[Start of section]

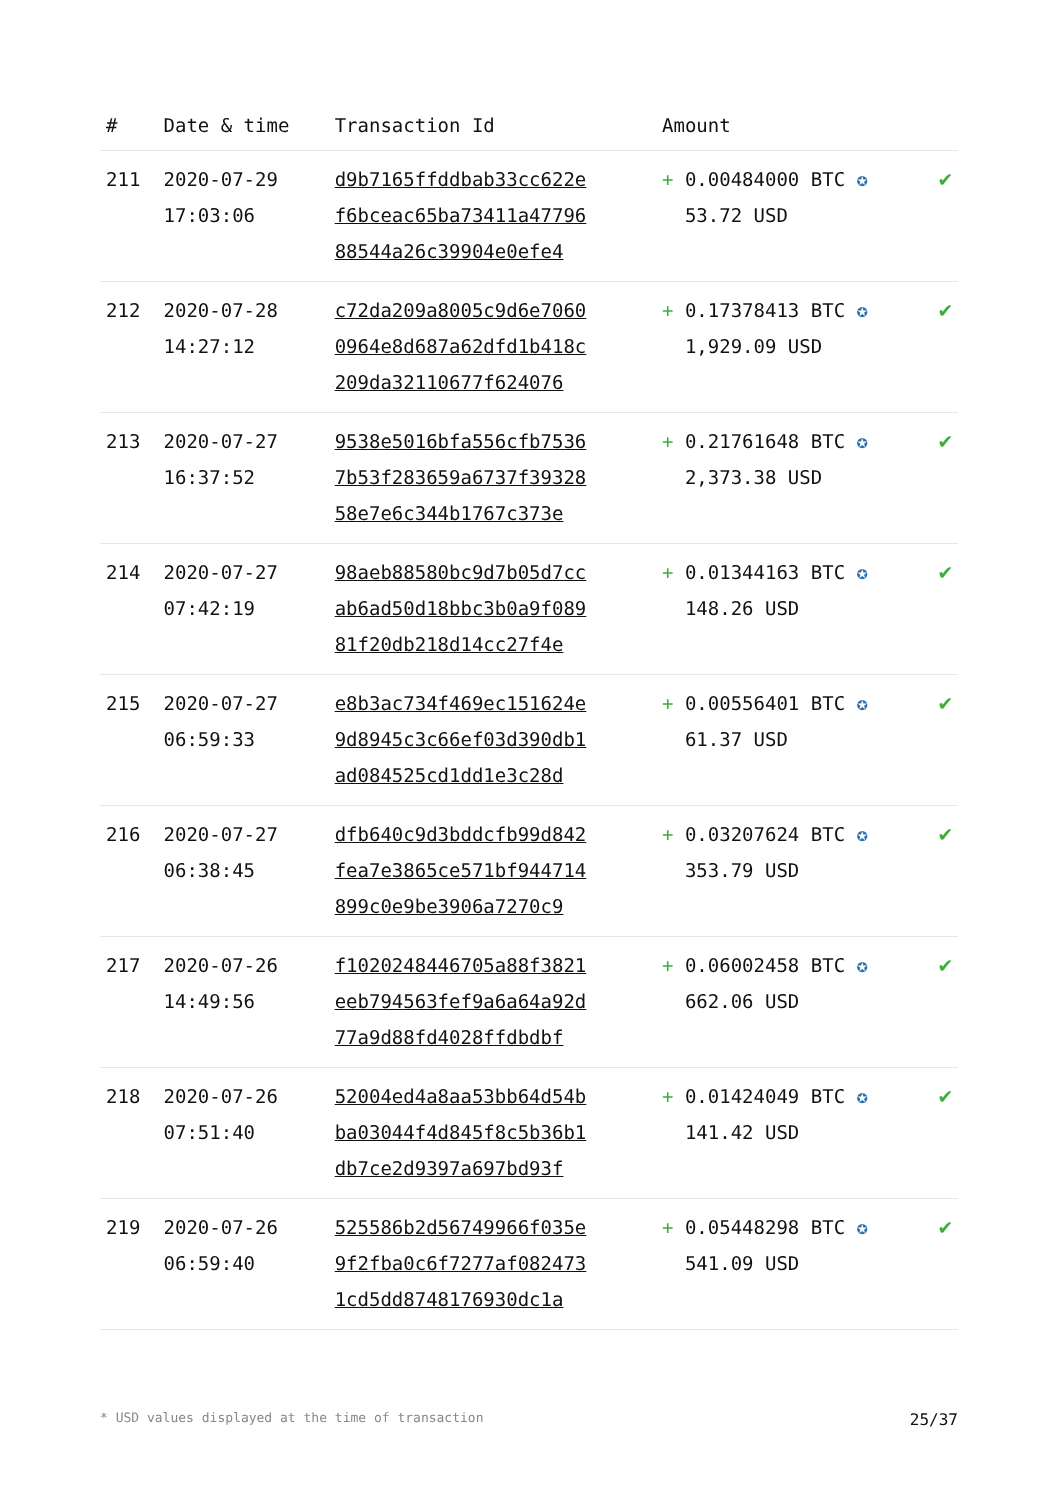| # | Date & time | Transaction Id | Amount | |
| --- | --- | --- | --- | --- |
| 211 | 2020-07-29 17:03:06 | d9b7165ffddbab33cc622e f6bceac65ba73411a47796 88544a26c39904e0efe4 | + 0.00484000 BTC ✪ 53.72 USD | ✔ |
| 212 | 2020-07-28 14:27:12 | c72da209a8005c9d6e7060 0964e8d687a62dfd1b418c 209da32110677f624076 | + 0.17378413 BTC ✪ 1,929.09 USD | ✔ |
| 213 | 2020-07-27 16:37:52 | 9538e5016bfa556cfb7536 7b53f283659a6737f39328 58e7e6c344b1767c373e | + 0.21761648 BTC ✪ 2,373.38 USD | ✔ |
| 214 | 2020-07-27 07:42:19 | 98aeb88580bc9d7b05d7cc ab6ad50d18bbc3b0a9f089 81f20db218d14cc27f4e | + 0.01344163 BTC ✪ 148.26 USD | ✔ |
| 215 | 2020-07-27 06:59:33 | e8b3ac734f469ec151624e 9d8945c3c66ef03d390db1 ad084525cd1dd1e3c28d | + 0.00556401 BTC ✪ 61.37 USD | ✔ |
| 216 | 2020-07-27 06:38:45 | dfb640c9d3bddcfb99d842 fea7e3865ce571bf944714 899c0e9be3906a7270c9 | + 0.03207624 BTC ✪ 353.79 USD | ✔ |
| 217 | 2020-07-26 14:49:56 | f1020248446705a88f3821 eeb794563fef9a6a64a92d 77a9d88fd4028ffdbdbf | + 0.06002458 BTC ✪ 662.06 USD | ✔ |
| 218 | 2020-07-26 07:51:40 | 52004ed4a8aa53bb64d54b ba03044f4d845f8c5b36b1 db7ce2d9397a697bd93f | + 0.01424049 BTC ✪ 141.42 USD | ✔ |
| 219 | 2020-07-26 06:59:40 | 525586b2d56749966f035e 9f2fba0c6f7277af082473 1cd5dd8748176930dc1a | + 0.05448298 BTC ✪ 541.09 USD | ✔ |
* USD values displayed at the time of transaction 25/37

[End of section]
[Start of section]

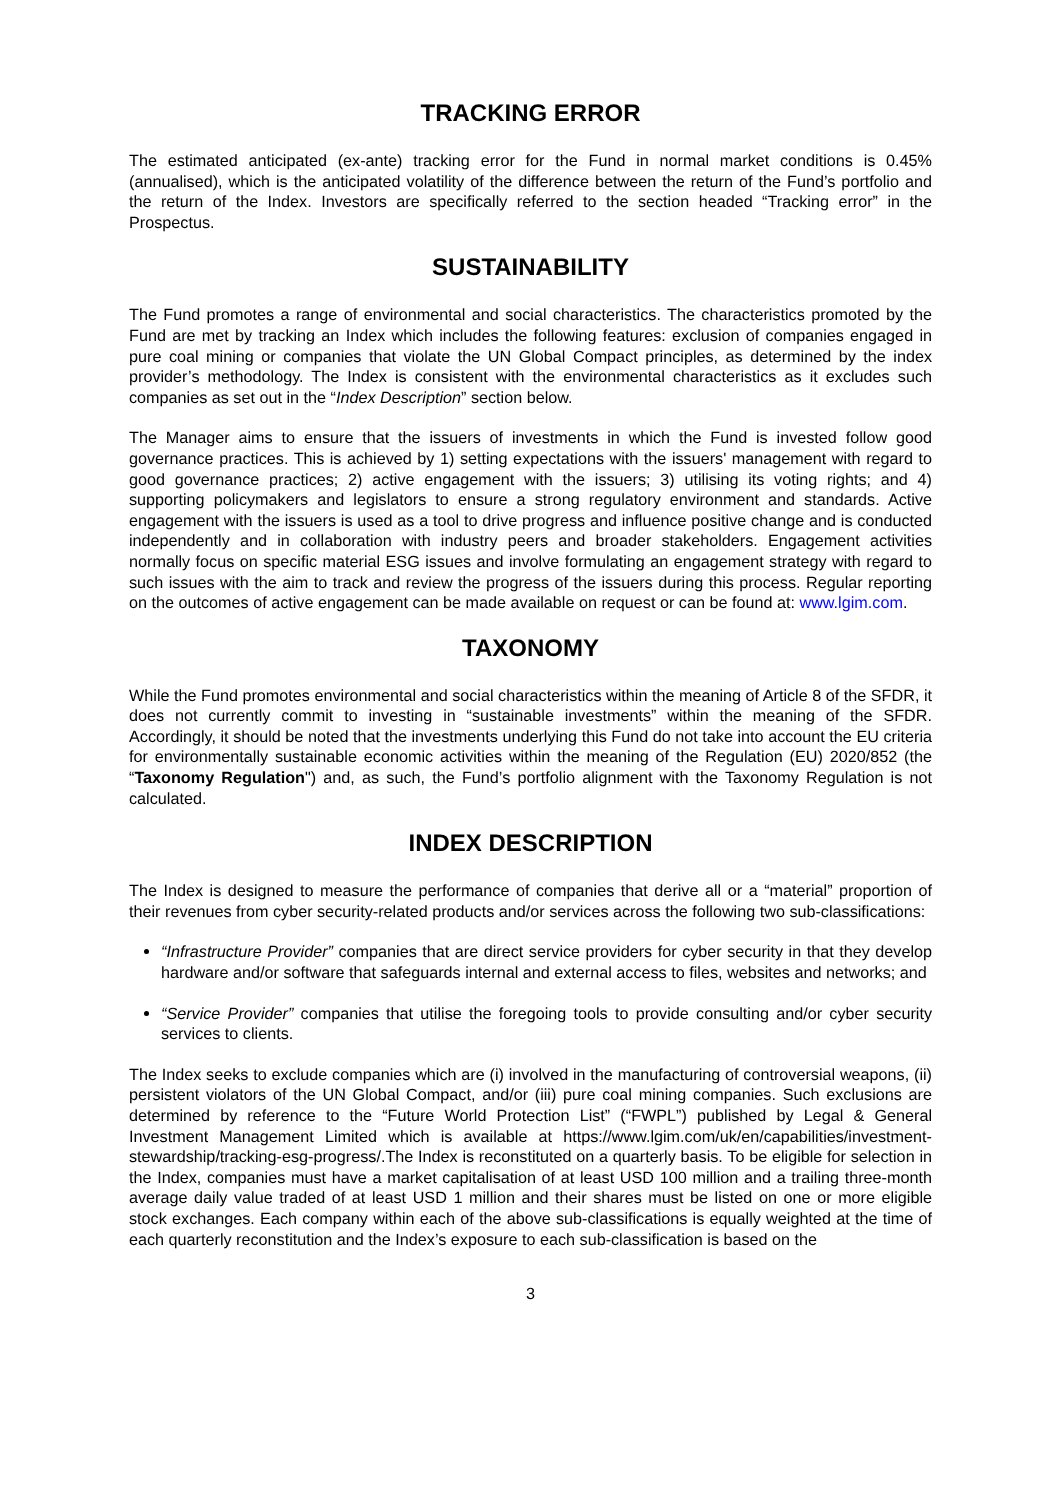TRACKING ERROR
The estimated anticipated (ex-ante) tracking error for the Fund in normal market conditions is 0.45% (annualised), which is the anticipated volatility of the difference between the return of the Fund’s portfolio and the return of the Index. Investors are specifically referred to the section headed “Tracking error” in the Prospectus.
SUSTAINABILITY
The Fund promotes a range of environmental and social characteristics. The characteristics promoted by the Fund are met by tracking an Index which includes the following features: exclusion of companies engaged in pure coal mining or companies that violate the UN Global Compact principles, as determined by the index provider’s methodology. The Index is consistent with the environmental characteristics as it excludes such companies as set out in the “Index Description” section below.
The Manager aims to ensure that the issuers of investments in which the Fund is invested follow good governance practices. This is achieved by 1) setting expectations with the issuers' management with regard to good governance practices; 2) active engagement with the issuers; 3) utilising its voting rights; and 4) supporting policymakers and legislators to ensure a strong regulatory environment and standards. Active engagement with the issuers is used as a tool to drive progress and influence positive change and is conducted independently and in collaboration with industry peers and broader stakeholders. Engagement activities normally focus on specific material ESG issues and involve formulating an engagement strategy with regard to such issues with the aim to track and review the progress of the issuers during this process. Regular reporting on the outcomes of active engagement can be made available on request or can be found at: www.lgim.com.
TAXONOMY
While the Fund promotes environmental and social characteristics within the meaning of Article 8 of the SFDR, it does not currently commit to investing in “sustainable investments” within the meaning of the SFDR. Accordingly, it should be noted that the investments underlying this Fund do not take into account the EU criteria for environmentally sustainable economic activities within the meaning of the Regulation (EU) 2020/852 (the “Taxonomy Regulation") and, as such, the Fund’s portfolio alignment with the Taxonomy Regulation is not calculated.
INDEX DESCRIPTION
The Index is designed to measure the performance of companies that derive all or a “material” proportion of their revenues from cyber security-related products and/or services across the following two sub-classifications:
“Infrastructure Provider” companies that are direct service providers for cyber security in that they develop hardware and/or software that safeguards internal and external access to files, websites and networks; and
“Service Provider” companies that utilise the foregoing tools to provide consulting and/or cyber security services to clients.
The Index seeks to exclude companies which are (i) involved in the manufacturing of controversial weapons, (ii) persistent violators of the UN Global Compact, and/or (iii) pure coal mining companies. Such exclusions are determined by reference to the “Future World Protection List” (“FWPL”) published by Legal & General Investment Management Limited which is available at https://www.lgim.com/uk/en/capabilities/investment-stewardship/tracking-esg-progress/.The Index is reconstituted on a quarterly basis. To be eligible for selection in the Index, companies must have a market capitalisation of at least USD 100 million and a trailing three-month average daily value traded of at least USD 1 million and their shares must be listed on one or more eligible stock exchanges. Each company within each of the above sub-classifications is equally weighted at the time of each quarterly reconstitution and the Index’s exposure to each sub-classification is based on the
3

[End of section]

Taking the entries above, write out exactly the lines starting with the line containing "The Index is designed" and going on through the line containing "services to clients.", both included, and nothing else.

Task response
The Index is designed to measure the performance of companies that derive all or a “material” proportion of their revenues from cyber security-related products and/or services across the following two sub-classifications:
“Infrastructure Provider” companies that are direct service providers for cyber security in that they develop hardware and/or software that safeguards internal and external access to files, websites and networks; and
“Service Provider” companies that utilise the foregoing tools to provide consulting and/or cyber security services to clients.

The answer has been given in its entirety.